§ **Given instruction**
Copy the records below word for word, beginning with the line that contains "city: Bradford West Gwillimbury" and ending with the line that contains "latitude: 44.9198", both lines included.
----
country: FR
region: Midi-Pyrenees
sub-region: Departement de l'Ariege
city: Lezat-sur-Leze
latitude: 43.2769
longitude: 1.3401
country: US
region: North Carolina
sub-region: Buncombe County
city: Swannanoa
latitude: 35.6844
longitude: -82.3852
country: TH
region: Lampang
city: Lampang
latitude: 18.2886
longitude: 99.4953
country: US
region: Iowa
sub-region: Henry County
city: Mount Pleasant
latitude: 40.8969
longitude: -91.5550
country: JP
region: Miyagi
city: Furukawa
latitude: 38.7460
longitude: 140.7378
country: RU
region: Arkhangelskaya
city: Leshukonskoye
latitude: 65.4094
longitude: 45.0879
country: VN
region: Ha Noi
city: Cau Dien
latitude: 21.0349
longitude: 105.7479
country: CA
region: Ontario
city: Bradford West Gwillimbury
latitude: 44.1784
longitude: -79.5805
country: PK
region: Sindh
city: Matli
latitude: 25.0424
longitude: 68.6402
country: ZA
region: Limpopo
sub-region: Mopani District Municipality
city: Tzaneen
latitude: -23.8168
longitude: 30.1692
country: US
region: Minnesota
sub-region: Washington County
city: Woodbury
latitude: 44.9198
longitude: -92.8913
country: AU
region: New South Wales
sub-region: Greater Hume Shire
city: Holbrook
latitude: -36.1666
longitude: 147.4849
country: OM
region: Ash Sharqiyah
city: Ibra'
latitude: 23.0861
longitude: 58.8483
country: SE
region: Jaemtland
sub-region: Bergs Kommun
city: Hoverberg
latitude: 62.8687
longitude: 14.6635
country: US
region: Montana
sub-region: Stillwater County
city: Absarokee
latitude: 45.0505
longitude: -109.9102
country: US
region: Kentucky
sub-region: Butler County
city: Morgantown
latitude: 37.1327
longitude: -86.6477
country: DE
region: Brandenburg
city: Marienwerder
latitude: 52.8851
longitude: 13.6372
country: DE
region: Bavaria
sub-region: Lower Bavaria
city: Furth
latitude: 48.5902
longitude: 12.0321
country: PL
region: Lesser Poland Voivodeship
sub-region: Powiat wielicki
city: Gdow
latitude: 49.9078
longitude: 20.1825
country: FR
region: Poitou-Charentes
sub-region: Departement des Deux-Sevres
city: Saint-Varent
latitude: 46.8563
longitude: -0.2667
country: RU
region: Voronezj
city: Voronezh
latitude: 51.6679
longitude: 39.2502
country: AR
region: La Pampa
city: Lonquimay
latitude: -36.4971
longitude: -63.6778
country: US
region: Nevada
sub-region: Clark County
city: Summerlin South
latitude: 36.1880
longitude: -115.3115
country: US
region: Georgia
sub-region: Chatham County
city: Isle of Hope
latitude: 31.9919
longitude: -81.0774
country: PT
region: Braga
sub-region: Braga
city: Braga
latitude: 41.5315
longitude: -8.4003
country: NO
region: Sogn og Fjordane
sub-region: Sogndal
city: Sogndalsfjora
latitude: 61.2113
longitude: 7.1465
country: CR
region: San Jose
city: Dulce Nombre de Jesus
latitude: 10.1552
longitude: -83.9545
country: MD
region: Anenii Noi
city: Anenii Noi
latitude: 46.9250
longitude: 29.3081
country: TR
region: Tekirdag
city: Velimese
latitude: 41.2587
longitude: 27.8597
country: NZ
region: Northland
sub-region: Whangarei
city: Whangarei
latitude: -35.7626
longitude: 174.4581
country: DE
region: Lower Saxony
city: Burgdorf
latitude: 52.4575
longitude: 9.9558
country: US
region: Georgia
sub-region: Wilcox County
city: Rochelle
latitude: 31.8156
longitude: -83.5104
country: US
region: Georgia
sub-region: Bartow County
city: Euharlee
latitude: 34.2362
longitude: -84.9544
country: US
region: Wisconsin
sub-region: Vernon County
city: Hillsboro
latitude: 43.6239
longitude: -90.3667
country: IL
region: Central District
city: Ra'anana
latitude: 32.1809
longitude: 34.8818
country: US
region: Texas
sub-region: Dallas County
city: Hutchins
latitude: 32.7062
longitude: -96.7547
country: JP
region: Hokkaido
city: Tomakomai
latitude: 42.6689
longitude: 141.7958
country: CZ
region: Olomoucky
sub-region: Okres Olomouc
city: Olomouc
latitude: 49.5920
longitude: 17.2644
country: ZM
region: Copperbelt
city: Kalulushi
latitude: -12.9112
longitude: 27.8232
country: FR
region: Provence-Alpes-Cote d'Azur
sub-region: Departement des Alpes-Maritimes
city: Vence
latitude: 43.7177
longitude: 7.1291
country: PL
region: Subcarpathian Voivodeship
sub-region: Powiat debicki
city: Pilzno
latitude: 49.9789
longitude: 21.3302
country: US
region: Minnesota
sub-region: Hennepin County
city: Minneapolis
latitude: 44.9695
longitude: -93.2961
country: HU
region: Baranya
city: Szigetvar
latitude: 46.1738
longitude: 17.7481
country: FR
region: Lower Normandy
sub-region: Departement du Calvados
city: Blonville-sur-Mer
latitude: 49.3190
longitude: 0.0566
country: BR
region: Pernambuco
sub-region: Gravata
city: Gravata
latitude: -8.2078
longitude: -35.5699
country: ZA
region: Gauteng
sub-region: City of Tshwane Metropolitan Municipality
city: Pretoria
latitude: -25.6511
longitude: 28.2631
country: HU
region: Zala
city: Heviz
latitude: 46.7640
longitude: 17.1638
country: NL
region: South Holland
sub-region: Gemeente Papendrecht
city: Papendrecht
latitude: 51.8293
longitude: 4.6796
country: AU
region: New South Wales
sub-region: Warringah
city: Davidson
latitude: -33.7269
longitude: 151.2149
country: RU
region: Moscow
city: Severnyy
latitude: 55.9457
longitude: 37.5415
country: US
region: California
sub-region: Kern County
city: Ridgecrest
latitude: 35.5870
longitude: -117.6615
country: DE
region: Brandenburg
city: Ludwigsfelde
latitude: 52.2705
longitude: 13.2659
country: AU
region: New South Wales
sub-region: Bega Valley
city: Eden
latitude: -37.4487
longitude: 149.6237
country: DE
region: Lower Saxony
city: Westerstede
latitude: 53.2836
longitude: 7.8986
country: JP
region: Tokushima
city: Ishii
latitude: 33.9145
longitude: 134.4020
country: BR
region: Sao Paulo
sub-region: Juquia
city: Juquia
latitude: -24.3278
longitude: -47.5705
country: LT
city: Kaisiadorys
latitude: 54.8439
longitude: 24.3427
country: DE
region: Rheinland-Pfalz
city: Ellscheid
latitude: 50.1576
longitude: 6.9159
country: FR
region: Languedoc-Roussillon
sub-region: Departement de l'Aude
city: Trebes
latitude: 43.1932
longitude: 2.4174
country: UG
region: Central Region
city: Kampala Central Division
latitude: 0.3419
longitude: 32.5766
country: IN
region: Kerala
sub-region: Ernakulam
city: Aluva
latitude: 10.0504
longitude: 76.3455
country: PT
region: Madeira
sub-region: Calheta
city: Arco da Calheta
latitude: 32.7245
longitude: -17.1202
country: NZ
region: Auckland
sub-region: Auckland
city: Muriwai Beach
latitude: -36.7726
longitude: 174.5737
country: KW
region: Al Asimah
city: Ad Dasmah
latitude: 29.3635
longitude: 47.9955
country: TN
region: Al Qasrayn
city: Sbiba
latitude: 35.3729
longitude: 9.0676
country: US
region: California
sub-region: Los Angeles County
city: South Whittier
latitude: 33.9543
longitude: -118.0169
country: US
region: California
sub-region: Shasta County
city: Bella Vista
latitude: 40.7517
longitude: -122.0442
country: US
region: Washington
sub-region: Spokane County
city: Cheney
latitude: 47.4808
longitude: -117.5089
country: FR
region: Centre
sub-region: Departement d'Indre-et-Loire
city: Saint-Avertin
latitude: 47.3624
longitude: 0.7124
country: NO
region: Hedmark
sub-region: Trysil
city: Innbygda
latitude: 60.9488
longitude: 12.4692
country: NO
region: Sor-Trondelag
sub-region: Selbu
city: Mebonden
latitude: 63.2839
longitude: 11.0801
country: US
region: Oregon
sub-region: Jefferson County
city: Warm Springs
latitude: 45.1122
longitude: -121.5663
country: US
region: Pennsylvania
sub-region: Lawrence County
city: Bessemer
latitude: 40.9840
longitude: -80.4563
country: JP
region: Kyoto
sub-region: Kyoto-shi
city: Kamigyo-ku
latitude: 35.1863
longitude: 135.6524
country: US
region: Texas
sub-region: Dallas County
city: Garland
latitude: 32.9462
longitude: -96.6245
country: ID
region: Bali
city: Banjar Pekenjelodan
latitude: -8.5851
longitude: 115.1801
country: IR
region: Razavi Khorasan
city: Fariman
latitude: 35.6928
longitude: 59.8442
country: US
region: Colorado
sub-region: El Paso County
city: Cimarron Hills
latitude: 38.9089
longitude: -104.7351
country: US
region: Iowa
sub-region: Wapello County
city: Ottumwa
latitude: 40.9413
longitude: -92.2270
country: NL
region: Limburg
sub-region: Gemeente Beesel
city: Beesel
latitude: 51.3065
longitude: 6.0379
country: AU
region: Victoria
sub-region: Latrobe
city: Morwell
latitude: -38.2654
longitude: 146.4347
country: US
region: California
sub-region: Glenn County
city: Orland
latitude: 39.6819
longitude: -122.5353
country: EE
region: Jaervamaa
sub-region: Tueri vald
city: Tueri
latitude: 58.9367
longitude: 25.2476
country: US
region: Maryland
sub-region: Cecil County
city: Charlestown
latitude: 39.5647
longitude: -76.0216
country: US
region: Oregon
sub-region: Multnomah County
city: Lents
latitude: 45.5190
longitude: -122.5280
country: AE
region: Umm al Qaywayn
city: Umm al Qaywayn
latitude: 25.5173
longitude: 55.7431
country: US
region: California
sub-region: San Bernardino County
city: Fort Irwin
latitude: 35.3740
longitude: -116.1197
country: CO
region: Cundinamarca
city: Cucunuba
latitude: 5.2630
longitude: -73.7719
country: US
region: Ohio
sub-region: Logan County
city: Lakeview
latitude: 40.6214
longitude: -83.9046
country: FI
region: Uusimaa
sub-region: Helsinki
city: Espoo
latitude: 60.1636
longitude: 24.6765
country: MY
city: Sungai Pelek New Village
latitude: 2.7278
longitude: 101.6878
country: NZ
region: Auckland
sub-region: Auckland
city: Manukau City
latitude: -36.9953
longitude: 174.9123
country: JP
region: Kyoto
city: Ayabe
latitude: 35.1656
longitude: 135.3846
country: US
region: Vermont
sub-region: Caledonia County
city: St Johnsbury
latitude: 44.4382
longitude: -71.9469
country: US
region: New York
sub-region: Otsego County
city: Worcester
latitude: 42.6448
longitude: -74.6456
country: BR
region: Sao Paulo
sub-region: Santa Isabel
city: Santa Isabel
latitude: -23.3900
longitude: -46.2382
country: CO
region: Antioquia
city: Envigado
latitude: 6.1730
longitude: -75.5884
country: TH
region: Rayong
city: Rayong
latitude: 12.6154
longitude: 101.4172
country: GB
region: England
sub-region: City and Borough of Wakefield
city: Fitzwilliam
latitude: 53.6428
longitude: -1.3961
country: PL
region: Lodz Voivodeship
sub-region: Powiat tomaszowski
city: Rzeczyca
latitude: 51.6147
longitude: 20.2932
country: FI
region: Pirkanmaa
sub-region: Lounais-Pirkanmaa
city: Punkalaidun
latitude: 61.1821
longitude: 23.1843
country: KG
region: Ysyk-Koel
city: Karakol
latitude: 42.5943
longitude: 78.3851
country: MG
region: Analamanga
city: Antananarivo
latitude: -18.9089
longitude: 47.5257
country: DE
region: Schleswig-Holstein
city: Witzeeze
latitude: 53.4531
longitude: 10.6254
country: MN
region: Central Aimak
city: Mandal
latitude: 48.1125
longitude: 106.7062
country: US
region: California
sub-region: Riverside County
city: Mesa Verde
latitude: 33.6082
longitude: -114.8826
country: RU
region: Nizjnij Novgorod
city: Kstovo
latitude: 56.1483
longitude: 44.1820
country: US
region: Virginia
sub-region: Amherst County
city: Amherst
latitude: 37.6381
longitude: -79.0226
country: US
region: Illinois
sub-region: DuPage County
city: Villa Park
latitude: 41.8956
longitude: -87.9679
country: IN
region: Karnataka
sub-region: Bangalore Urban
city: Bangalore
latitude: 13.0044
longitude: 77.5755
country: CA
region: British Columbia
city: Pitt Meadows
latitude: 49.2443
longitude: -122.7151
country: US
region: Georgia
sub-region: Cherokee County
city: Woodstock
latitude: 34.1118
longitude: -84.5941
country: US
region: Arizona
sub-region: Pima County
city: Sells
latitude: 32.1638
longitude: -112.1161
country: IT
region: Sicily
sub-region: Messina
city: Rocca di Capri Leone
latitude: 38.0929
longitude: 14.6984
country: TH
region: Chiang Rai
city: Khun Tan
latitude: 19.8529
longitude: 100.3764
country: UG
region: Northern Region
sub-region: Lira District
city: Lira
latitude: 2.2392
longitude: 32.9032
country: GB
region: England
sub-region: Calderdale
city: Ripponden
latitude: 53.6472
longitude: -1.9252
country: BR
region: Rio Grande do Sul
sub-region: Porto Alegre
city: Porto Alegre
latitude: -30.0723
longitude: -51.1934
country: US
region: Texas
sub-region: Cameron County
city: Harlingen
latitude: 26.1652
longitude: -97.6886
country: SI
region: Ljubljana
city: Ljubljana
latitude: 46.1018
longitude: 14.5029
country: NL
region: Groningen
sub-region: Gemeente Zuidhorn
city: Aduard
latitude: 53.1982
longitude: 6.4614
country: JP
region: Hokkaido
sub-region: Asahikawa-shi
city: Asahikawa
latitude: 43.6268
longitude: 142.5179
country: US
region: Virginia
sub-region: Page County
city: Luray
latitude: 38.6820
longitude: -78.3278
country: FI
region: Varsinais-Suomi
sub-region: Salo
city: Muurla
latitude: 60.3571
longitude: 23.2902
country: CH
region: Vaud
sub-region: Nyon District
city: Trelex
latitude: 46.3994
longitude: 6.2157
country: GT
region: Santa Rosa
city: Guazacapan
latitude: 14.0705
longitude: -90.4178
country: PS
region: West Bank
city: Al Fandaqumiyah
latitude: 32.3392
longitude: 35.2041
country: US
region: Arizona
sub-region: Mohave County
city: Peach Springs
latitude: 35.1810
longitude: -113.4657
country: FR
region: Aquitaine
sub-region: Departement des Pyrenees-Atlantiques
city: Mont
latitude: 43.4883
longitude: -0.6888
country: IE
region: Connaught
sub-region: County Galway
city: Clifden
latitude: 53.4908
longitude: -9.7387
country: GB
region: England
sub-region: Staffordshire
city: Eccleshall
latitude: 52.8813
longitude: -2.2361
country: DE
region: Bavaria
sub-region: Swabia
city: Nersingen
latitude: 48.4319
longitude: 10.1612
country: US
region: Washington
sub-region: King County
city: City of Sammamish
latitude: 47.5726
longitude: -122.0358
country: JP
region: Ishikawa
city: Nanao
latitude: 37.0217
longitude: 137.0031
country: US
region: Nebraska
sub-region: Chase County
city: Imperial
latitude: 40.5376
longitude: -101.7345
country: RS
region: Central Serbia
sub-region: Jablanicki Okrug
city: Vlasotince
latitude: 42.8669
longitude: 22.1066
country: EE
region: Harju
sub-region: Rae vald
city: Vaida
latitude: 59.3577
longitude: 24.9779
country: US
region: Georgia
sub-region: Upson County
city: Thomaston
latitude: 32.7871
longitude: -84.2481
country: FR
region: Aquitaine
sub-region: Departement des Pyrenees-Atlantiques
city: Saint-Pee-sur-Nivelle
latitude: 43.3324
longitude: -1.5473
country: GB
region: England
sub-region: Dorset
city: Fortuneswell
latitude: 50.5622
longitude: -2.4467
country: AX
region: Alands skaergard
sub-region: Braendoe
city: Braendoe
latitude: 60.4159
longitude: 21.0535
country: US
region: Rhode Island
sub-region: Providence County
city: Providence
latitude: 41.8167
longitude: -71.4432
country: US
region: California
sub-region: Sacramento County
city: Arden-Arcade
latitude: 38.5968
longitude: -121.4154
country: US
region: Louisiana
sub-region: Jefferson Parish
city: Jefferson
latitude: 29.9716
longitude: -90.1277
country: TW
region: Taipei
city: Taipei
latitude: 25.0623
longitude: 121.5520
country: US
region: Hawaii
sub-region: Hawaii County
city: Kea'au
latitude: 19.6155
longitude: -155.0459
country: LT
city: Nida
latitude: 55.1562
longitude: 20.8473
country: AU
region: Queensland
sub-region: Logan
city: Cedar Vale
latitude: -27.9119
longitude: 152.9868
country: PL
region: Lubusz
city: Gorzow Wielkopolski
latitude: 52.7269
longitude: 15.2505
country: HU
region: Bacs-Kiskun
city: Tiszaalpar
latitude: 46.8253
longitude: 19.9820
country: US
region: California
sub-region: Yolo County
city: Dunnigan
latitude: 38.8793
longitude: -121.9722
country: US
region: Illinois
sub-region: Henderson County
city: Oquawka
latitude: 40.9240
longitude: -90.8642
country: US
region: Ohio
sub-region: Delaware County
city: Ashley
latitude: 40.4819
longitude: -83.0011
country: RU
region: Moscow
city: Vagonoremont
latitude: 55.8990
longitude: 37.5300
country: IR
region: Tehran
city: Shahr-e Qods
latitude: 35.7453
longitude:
----
§ **Exercise solution**
city: Bradford West Gwillimbury
latitude: 44.1784
longitude: -79.5805
country: PK
region: Sindh
city: Matli
latitude: 25.0424
longitude: 68.6402
country: ZA
region: Limpopo
sub-region: Mopani District Municipality
city: Tzaneen
latitude: -23.8168
longitude: 30.1692
country: US
region: Minnesota
sub-region: Washington County
city: Woodbury
latitude: 44.9198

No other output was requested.